--- START ---

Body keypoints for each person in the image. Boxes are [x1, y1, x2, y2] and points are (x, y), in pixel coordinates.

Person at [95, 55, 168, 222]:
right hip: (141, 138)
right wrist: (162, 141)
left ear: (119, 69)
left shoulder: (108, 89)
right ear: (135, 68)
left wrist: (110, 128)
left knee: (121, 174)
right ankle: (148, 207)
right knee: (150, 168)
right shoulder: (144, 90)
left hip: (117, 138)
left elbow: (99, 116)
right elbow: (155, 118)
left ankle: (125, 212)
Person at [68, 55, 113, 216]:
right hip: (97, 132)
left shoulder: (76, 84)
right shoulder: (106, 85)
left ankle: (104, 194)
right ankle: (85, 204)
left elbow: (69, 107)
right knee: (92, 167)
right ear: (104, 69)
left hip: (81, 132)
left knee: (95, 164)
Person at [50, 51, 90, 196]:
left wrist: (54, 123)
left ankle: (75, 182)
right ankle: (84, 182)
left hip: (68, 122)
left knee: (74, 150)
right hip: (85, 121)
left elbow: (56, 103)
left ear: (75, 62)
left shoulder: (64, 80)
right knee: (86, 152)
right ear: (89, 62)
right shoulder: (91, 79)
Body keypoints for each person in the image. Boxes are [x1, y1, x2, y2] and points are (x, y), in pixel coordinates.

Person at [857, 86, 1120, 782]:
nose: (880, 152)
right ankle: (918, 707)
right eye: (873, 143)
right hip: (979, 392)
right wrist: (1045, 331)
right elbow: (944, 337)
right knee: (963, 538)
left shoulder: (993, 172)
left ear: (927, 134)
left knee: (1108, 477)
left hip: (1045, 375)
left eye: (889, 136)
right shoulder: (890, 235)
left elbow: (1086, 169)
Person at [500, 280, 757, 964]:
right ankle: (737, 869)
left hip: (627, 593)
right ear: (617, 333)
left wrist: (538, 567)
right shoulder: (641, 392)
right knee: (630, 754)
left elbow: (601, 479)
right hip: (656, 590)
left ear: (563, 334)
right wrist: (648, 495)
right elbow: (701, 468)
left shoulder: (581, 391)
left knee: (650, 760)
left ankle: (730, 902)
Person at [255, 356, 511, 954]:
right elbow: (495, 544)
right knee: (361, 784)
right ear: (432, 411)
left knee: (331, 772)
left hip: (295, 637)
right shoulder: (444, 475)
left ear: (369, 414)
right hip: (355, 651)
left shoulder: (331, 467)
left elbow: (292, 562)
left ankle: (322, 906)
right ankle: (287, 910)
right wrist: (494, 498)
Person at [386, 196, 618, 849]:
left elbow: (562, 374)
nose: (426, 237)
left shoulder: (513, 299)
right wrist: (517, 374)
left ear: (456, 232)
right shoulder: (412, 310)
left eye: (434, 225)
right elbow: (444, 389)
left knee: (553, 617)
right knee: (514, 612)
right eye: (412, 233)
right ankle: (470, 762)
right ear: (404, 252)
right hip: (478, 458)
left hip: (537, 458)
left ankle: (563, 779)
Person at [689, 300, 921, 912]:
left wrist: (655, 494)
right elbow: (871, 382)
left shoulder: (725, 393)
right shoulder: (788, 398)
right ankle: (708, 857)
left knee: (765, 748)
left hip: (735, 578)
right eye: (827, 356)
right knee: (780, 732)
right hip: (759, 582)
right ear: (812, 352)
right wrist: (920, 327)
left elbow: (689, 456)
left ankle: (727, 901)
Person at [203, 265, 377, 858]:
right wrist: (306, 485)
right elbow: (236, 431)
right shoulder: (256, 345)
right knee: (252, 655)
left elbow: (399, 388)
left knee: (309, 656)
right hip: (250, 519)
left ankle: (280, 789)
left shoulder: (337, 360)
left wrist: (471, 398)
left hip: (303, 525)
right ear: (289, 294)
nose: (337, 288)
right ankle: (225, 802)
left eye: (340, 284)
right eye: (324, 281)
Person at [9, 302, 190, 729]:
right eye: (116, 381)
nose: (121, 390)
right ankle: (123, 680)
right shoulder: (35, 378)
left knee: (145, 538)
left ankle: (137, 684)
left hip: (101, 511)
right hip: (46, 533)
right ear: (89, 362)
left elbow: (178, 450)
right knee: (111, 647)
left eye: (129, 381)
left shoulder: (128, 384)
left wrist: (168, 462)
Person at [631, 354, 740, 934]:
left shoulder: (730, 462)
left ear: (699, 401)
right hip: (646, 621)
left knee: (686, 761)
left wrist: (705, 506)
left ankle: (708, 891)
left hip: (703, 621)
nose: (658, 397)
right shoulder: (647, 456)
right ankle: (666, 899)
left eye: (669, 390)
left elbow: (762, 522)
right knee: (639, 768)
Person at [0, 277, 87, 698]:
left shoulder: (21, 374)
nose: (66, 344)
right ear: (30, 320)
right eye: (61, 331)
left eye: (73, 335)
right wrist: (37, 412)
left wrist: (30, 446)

--- END ---
--- START ---

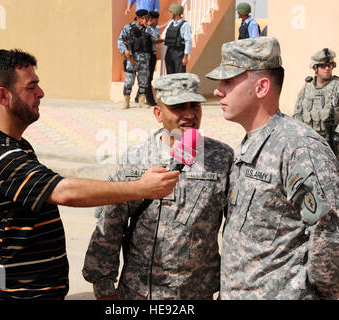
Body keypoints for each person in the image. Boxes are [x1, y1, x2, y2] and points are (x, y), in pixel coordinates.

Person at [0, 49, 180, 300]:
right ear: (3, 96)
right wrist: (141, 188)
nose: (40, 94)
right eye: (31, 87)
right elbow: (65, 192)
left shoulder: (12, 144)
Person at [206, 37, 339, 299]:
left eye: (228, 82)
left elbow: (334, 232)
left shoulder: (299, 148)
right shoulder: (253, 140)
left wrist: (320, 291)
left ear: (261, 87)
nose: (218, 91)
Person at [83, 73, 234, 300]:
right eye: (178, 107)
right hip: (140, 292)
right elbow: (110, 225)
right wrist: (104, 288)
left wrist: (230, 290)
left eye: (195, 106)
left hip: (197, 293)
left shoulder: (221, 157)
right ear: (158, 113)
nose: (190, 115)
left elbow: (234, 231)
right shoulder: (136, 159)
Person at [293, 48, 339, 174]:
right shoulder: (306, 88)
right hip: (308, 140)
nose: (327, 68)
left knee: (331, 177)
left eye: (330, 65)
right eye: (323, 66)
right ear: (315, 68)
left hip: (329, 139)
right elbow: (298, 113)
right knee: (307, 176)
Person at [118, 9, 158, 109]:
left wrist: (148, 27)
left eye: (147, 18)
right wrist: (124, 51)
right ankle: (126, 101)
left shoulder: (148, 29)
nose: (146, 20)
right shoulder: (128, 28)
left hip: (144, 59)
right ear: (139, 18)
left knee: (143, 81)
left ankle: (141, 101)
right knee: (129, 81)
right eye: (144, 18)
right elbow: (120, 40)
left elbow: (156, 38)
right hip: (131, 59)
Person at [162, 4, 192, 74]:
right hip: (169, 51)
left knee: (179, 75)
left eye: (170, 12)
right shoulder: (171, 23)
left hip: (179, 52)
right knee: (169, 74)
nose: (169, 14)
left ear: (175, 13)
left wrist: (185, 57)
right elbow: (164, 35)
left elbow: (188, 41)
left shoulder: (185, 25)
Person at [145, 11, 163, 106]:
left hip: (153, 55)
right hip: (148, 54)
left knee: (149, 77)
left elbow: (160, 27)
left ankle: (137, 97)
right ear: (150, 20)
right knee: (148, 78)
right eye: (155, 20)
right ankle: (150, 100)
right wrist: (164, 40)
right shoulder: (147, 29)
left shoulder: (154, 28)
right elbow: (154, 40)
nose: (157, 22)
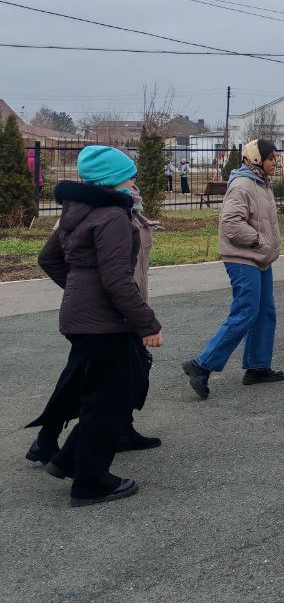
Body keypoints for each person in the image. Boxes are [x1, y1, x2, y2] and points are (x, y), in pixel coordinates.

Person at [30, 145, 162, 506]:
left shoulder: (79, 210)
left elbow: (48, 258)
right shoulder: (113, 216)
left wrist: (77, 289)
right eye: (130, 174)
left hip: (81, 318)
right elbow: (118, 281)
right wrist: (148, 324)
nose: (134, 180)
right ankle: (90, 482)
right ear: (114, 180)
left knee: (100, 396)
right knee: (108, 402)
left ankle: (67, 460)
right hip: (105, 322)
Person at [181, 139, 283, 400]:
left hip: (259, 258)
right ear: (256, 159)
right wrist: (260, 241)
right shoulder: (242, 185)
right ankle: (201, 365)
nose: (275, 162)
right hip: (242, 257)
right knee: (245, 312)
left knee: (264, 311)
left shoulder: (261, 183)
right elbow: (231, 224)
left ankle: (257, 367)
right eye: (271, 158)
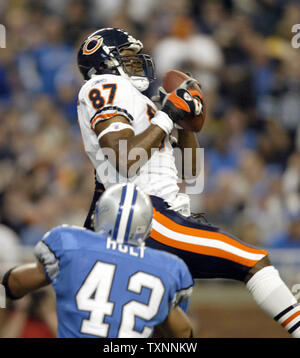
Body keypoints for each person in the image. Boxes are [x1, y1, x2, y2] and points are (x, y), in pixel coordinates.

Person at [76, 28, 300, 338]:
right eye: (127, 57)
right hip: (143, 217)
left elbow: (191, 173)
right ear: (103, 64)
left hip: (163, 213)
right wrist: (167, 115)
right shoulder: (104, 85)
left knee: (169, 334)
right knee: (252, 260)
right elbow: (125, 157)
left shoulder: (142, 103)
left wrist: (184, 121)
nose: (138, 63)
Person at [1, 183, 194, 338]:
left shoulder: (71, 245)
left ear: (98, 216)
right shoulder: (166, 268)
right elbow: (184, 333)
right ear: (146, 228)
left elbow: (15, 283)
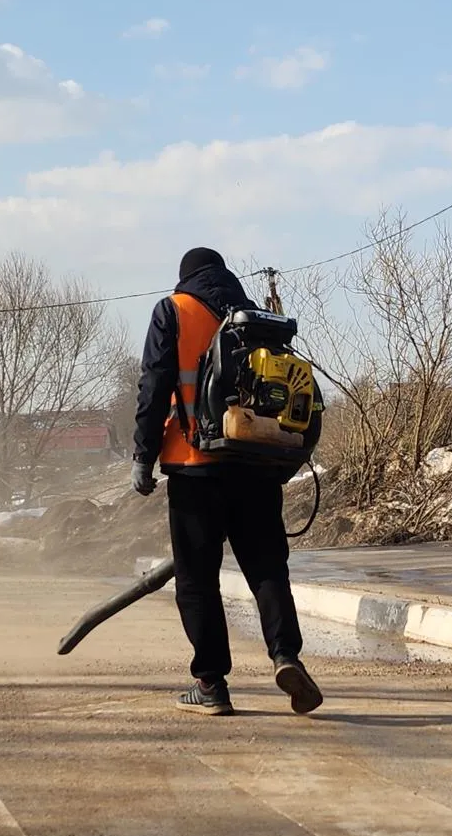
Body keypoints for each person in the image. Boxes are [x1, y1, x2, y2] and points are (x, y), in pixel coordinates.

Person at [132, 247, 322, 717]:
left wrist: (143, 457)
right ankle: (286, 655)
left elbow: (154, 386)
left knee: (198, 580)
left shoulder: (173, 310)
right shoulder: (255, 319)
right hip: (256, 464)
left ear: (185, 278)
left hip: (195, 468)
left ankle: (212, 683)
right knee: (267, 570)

--- END ---
--- START ---

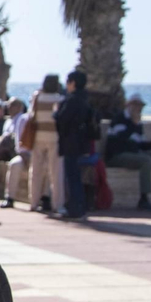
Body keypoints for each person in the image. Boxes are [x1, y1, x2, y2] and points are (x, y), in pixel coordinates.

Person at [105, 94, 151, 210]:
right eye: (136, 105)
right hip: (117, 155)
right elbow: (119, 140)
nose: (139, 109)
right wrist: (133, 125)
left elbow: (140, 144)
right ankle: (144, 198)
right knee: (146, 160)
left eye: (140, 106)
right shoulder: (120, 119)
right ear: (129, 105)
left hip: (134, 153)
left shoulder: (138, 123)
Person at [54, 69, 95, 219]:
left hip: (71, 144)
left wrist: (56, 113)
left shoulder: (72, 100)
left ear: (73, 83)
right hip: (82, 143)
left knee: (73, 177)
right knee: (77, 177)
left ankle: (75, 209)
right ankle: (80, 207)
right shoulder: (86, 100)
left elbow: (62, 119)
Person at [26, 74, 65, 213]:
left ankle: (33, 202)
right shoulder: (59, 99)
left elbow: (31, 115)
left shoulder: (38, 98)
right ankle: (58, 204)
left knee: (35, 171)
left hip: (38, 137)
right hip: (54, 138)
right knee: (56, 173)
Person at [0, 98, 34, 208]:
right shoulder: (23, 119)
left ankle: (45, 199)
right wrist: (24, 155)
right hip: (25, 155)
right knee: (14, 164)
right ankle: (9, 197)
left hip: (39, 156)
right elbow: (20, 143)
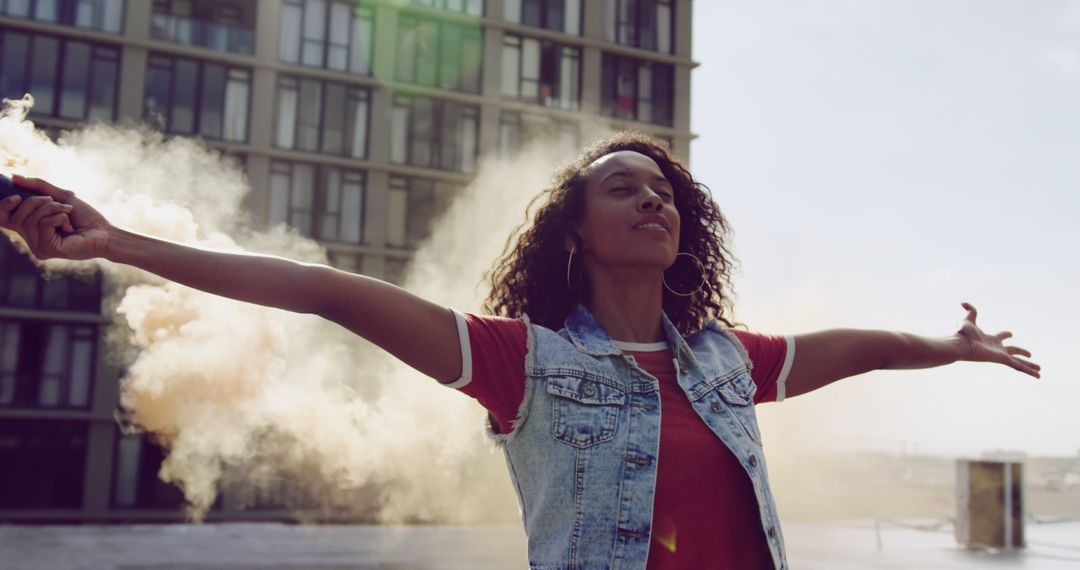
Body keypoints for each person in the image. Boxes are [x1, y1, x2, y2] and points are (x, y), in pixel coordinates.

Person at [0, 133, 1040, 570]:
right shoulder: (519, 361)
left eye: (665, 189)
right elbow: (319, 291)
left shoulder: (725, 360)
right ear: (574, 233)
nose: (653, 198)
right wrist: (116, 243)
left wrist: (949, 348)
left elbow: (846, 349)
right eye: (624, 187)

--- END ---

TASK TO COMPLETE
Output exactly, and only, the lines of the entries above from the one with "left hip: (39, 156)" up to and including the one with "right eye: (624, 187)"; pictures are to be left out.

SOLVED PROBLEM
left hip: (39, 156)
right elbow: (20, 143)
Body keypoints for each person in the image. Boxes are [x1, y1, x2, y2] and points are (x, y), in pixel coordinates.

Person at [0, 133, 1040, 570]:
right shoulder: (519, 361)
left eye: (665, 189)
right elbow: (319, 291)
left shoulder: (725, 360)
right ear: (574, 233)
nose: (653, 198)
right wrist: (116, 243)
left wrist: (949, 348)
left elbow: (846, 349)
right eye: (624, 187)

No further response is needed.